In defence of judicial activism

I differ with Lok Sabha Speaker Somnath Chatterjee’s views in his address, under the caption “No single authority is supreme” (April 28). It seems the politician in the Speaker has taken the better of him when he terms judicial review as judicial activism.

Though the functions and responsibilities of the three pillars of democracy are well demarcated, the legislature craves for unbridled power. Since the lawmakers are elected by the people, they have to protect their vote banks.

Of late, the lawmakers tend to go overboard to make laws to please or benefit a particular section of society. In the process, they cross the Lakshman Rekha. And when the judiciary steps in to discharge its constitutional obligation, it is termed as judicial activism. For a democracy, the judiciary must be active rather than passive.

Lt SUKHDEV SINGH GILL (retd),Jagraon



The judiciary had intervened only when the legislators had violated the Constitution while enacting laws. The controversies over Office of profit and demolition of unauthorised structures in Delhi are recent examples. Even in the case of the OBC quota, the legislators ought to remember that equality, not reservations, forms the basic structure of the Constitution.

Reservations are a departure from the basic structure. The creamy layer’s non-exclusion is a clear violation of the concept of helping the backward, and yet the politicians are not ready to see reason because the dalits in power are affected. Sadly, the politicians are not fighting for principles. They feel that if laws stand in the way of their plans, it is the law that should be questioned and not the legislature!

The legislature has completely subordinated and overshadowed the executive. They are now after the judiciary and will soon have judges of their choice posted in their constituencies, just as they insist on having DCs and SPs posted so. The move must be resisted tooth and nail.

Dr D.R. SHARMA, Sloan


I endorse Mr Chatterjee’s view that the Constitution does not contemplate a super-organ. But he seems to forget that the court’s authority is an essential feature of our federal polity. The Constitution vests with the courts the final power to interpret the Constitution and nullify any action on the part of the federal and the state governments or their different organs which violate the provisions of the Constitution.

I request the Lok Sabha Speaker to first remind Union HRD Minister Arjun Singh that the country was divided in 1947. Is he planning to include Pakistanis and Bangladeshis as well in his 27 per cent quota plan? Why else use 1931 census as the basis of quota?

If Mr Arjun Singh is so concerned, why doesn’t he frame policies to help the Bhils, the Gonds and the Nagas who are really backward? Over 85 per cent of Bhils are illiterate. The Gonds suffer from malnutrition and survive on snakes and ants.



In a democracy, all citizens have equal rights under the law irrespective of one’s race, religion, caste or class. The judiciary is very much a part of the democratic set up and has a role to play besides interpreting the law and dispensing justice. This, however, does not make judiciary supreme. Parliament or state legislatures can point out lapses in the functioning of the judiciary.
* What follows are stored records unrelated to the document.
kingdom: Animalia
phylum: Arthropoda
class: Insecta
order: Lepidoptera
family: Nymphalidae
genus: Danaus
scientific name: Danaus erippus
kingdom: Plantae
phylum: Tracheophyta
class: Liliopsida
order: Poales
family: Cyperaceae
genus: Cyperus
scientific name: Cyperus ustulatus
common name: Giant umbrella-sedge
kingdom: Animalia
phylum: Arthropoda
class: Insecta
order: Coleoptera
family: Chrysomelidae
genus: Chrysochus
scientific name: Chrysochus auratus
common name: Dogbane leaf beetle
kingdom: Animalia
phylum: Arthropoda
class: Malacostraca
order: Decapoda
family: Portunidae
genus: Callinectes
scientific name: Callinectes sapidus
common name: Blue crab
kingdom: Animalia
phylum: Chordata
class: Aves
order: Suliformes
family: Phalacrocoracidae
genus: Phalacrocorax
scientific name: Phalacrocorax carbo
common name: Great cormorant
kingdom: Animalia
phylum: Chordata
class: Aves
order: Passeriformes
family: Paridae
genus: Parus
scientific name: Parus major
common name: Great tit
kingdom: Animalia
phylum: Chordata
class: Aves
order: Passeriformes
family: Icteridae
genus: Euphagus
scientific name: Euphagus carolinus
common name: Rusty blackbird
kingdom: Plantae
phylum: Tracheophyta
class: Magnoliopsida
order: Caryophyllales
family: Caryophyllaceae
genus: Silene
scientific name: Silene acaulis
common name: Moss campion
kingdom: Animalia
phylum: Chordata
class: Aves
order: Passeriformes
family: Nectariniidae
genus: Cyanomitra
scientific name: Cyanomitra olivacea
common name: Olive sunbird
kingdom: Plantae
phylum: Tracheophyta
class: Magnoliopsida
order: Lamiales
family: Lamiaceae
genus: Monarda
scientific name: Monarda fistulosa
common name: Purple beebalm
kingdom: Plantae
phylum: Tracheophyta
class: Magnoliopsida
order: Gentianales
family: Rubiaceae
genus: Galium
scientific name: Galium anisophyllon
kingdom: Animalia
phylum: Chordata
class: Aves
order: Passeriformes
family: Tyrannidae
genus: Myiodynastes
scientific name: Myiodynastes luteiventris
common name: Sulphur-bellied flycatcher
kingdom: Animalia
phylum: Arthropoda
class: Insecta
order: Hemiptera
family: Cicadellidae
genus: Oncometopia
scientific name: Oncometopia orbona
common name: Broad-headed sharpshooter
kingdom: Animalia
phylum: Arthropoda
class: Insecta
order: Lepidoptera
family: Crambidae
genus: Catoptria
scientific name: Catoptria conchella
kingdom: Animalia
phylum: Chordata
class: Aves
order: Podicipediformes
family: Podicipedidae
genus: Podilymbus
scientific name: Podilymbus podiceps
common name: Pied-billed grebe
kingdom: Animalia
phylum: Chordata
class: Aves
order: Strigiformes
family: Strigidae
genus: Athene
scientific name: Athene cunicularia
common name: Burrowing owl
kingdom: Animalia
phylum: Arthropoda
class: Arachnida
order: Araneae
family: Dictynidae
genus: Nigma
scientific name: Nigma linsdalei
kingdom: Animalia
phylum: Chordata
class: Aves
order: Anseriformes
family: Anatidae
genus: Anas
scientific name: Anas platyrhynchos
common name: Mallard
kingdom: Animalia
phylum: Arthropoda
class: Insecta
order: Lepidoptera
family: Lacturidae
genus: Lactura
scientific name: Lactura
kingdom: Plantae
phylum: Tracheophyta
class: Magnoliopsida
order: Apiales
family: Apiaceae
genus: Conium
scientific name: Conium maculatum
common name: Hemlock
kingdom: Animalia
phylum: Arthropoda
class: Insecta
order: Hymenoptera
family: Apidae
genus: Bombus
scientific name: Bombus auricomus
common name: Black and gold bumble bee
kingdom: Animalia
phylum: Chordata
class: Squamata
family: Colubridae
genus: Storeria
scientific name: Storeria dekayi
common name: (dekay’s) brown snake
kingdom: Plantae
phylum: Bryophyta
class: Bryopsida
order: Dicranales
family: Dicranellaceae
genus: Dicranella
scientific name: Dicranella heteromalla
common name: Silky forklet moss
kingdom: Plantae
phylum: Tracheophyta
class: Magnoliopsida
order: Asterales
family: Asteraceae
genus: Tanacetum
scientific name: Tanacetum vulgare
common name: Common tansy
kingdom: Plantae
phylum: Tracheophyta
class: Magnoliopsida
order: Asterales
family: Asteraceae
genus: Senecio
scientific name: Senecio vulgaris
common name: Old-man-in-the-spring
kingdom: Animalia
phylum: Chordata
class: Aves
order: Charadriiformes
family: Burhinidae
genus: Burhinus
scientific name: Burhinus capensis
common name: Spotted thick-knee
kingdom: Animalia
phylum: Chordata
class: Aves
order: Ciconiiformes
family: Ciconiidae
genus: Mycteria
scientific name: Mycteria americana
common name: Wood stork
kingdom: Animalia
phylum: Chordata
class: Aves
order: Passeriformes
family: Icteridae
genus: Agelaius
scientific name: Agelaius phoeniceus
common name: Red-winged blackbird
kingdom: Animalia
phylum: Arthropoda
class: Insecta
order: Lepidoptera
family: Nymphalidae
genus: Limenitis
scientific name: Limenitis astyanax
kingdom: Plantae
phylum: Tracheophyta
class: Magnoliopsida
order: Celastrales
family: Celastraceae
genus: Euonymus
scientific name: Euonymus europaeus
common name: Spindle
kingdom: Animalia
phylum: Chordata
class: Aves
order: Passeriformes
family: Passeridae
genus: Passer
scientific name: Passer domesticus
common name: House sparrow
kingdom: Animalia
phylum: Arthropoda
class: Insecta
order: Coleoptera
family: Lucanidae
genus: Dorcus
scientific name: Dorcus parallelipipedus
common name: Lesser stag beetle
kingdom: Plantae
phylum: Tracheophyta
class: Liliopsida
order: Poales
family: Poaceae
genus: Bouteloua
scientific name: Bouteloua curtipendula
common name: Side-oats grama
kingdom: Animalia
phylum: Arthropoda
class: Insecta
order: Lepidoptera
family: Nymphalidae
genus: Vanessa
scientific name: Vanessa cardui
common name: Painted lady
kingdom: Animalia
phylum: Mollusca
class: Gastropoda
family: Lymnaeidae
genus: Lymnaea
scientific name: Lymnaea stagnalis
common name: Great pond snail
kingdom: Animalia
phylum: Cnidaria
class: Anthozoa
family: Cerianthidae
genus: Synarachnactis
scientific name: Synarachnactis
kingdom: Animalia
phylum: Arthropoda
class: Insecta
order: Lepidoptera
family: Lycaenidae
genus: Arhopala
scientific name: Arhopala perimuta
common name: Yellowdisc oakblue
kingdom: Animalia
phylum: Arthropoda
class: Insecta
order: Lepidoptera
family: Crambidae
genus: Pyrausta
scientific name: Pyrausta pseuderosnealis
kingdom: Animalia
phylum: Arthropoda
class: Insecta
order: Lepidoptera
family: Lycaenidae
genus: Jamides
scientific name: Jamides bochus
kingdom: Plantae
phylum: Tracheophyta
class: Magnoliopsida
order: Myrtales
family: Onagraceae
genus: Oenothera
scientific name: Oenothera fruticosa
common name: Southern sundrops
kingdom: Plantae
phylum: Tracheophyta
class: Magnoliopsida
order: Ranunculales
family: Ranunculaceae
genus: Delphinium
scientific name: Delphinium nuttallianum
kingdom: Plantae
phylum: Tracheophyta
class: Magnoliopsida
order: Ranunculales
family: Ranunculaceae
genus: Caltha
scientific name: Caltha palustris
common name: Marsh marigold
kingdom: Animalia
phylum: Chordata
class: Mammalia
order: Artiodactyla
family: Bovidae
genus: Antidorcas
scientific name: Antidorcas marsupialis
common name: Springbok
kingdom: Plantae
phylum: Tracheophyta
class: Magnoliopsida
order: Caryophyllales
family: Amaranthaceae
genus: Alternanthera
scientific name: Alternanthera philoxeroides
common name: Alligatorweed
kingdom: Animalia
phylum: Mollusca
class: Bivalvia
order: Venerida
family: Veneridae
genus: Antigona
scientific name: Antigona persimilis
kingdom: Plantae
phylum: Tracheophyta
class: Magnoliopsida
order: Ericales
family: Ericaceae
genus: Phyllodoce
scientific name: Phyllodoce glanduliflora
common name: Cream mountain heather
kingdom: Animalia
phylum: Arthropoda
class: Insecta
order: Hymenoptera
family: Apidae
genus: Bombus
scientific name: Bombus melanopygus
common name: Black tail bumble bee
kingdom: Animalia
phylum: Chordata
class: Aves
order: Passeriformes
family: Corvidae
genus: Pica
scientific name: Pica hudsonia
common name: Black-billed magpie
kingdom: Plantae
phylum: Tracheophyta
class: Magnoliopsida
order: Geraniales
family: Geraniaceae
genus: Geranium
For the success of the democracy, all the organs should learn to work in concert.

Democracy began in England in 1215. In the US, the Declaration of Independence in 1776 incorporated all the ideals that should inspire a democratic nation. Our founding fathers never thought that democratic values would be compromised by the powers that be. Otherwise, they would have introduced some more checks in the Constitution. Both the legislature and the judiciary should work in harmony and serve the nation.



The Constitution has not given unbridled powers to those entrusted with the responsibility of managing public affairs. We are living in a democratic set-up where things have to be done within the parameters of the Constitution. We are not living in a Communist state where all institutions are subordinated to the government.

In the corrupt Indian society, where people have lost faith in the credibility of the legislature and the executive, the judiciary is the only hope. The duty of interpreting the Constitution lies not with Parliament but with the judiciary. Its refusal to buckle under the pressure of unscrupulous politicians deserves to be appreciated.

IQBAL SINGH, Jalandhar City

Transfer of ownership

The Chandigarh Administration has allowed CHB flats’ transfer on GPA holders’ names. But its two conditions — the production of two guarantors and no violation in the original architecture by the applicant — are too difficult to comply with. The CHB should ease the conditions to help GPA holders transfer the units on their names.

The GPA holders of discretionary quota allotment are banned from availing themselves of the benefit. The CHG bylaws prevent original allottees from selling houses for 10 years, but the buyers won’t be able to know the conditions in the allotment letter until the deal is finalised through the property dealers and the house cost at market value is paid to the original allottee. The buyer alone knows the allotment, DQ conditions and other details and it is too late to return.

In this scenario, the original DQ allottees make huge profits and the needy buyers suffer most. The CHB should take a lenient view of the buyers’ lapse, if any, and help them transfer the property on their names.